Parliament condemned on Friday Israel’s insistence on building settlements in the West Bank. A statement released by parliament’s Foreign Affairs Committee stated that Israel was not seeking peace solutions, and is neglecting efforts by Egypt and the international community in the region.
The statement added that it is obvious that Israel is expanding its settlements in the West Bank and destroying the residences of Palestinians, proving that they are hindering peace.
The international community should take a stance against Israel’s obscene acts, the statement proclaimed, adding that Israel has no true “political will” to reach a solution.
Meanwhile, Israeli prime minister Benjamin Netanyahu praised Egypt’s attempts to revive peace talks between Israel and Palestine while celebrating the 23 July Revolution anniversary at the Egyptian embassy in Israel.
Netanyahu said that Egyptian and Israeli people had put the cornerstone to important principles and human civilisation “thousands of years ago”. Israel was founded in 1948.
Netanyahu added: “We have to collaborate in fighting terrorism, because Israeli-Egyptian relations have been rather strong for four decades. I appreciate President Abdel Fattah Al-Sisi’s efforts in enhancing security in the Middle East.”
Israeli president Reuven Rivlin said that Egypt is being powerful and stable amid the unrest caused by terrorism in the region. He also offered condolences to all those who were somewhat affected by terrorism, stressing that Israel is supporting Egypt in its war against radicals.
Egyptian ambassador Hazem Khairat pointed out Al-Sisi’s efforts to achieve stability and peace between Israel and Palestine, adding that any violations to the peace achievement attempts will have major effects on the region.
Controversy erupted on social media following Netanyahu’s speech on the anniversary of the revolution, accusing Egypt of normalising relations with Israel, and considering the prime minister’s visit to the embassy during a national anniversary an offence to Egypt.
A member in the Knesset, Israel’s legislative body, reportedly said that ties between Egypt and Israel are now stronger, compared to former president Anwar Al-Sadat’s era.
On 10 July, Foreign Minister Sameh Shoukry visited Israel in an alleged attempt to find a just and comprehensive peace for both Israel and Palestine. This was the first official visit of Egyptian officials to Israel since 2007. This visit also sparked controversy due to the location of the joint press conference between Netanyahu and Shoukry─occupied Jerusalem─and because of Netanyahu’s invitation to Shoukry in the prime minister’s private residence.

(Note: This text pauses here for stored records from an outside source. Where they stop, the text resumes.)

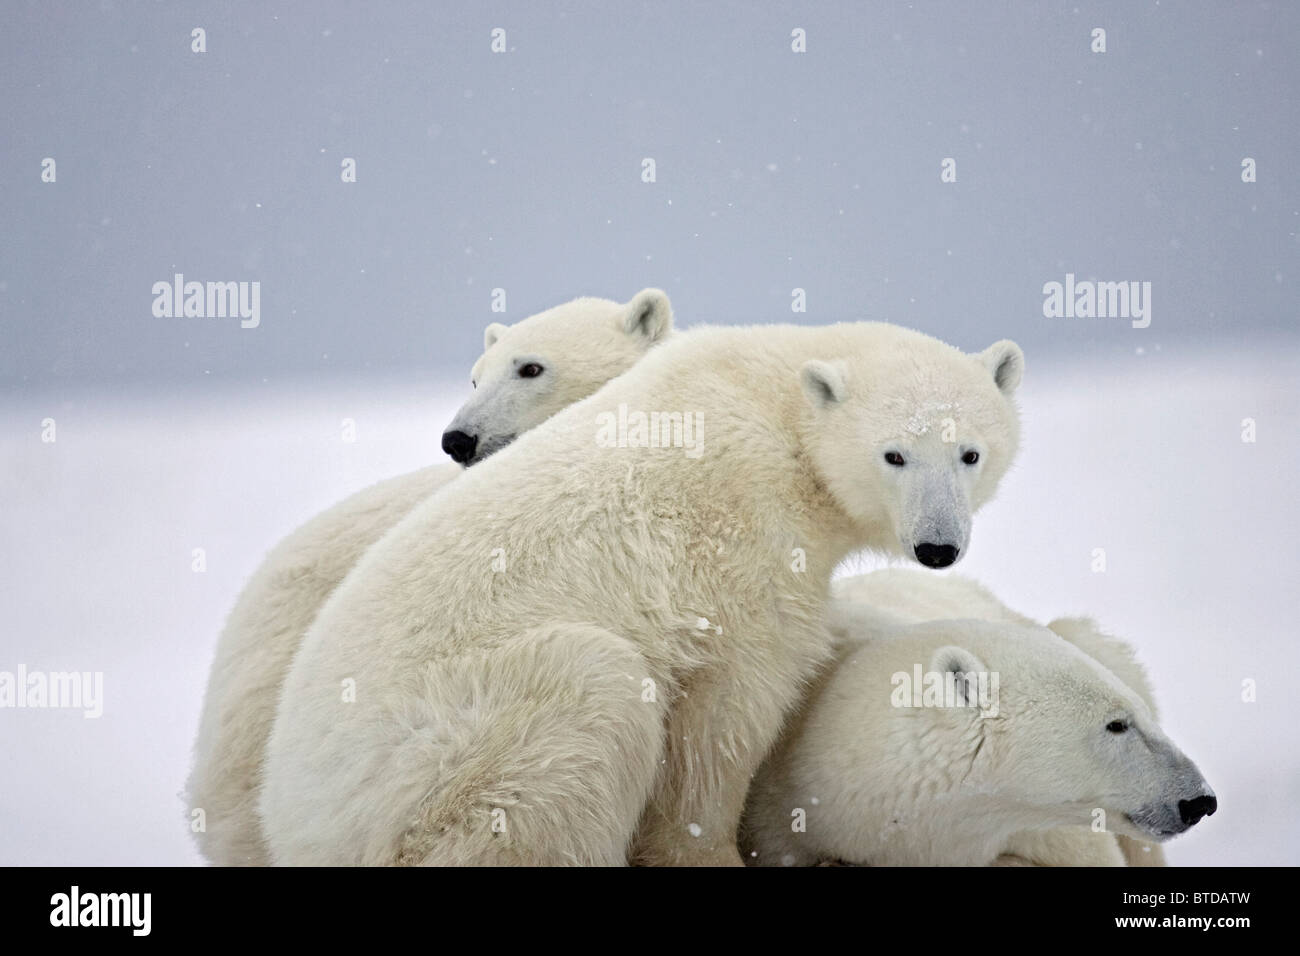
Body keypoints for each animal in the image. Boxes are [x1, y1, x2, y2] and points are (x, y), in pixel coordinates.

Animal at [253, 321, 1024, 868]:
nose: (937, 546)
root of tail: (292, 822)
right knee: (587, 698)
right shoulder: (742, 543)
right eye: (893, 454)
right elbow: (727, 711)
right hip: (433, 760)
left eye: (971, 453)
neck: (773, 403)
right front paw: (708, 850)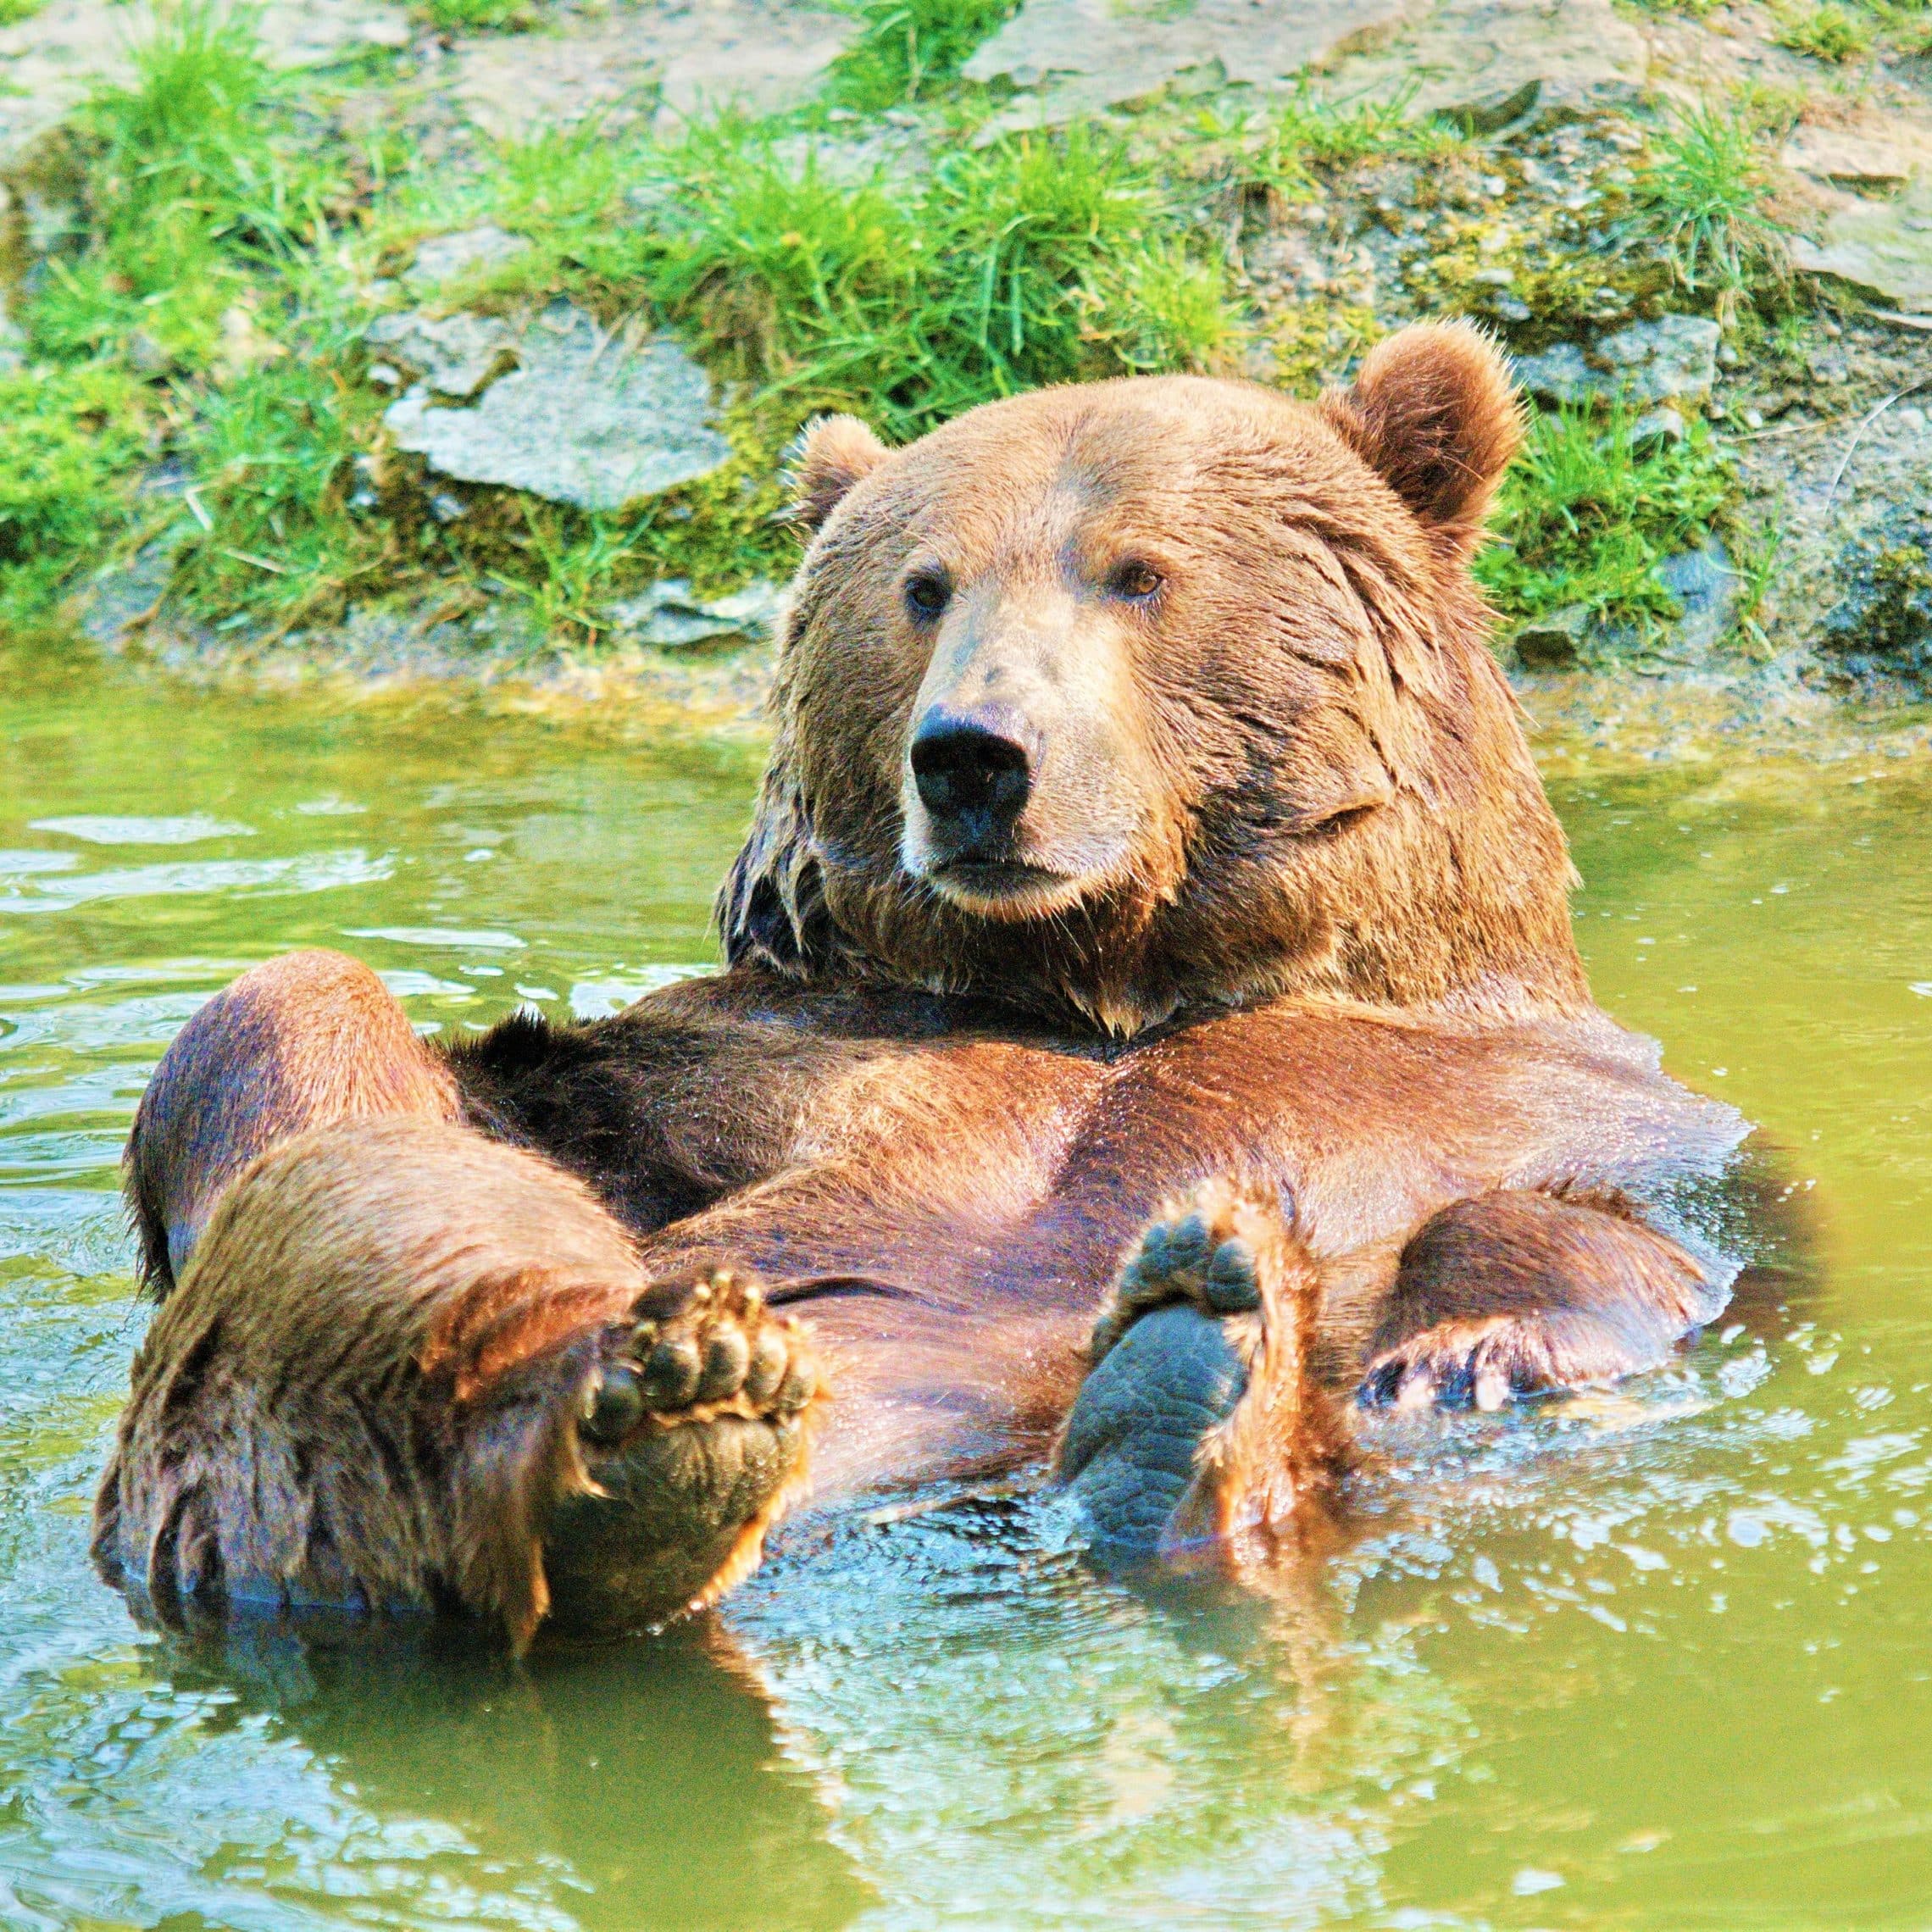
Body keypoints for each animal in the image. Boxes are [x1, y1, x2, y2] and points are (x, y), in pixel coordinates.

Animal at [91, 325, 1754, 1653]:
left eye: (1138, 573)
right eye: (925, 586)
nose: (972, 757)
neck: (1107, 979)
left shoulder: (1578, 1105)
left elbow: (1585, 1233)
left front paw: (1460, 1350)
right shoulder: (727, 1058)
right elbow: (482, 1082)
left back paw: (1181, 1403)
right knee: (342, 1137)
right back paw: (640, 1429)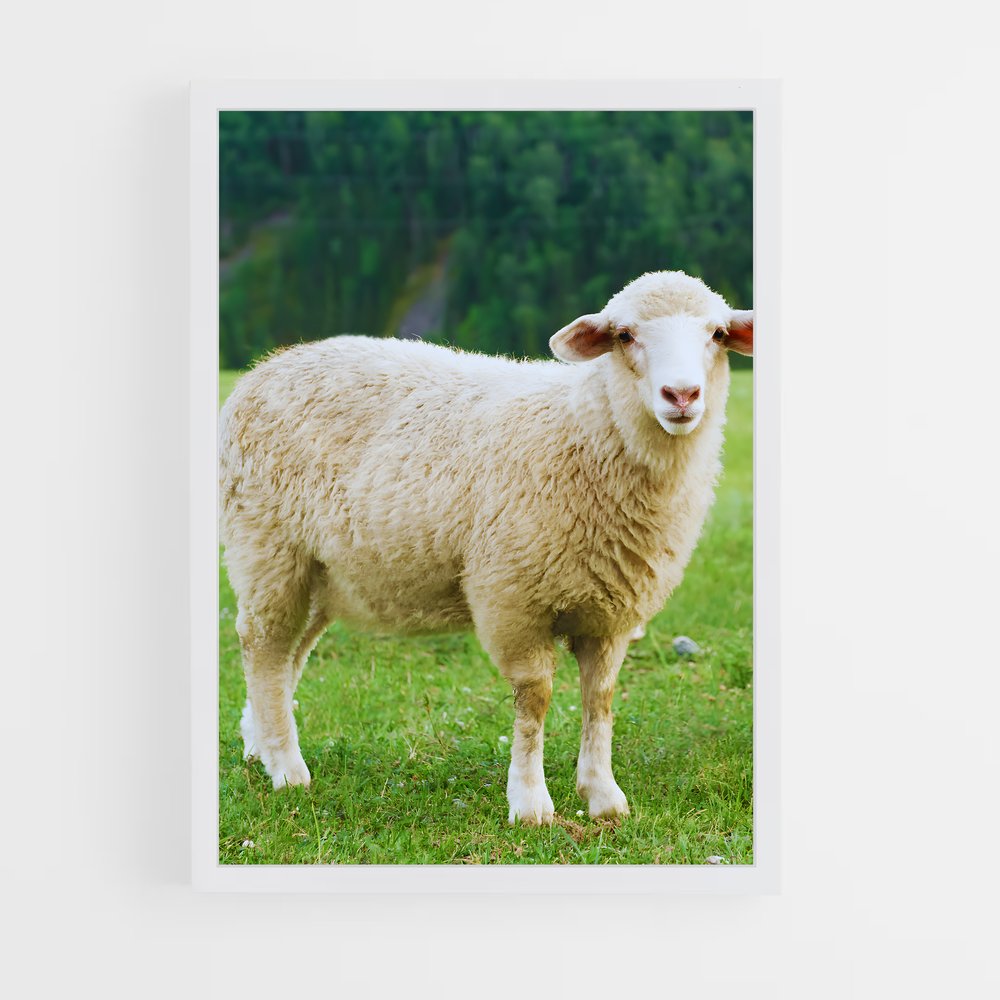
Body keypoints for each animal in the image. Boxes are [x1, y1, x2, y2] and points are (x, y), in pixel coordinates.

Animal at [219, 270, 753, 825]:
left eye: (717, 334)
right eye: (625, 335)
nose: (682, 395)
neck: (585, 432)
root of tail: (268, 366)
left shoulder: (611, 614)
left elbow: (600, 698)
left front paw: (603, 796)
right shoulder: (512, 598)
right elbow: (535, 697)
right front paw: (531, 802)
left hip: (321, 573)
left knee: (289, 655)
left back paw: (260, 744)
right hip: (267, 549)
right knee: (263, 647)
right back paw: (286, 769)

Prior to Shoukry’s visit, Al-Sisi said in a speech that a solution should be reached after the conflict between Israel and Palestine continued for over half a century, stressing the necessity of putting an end to it.
Earlier this month, Netanyahu visited four Nile basin countries, during which he addressed the Nile water issue and the Grand Ethiopian Renaissance Dam (GERD) crisis. He supported Ethiopia’s plan to develop its water resources. Israel has been trying to revive relations with Arab and African countries in what it calls a ‘fresh focus’, and is calling for collaboration with these countries.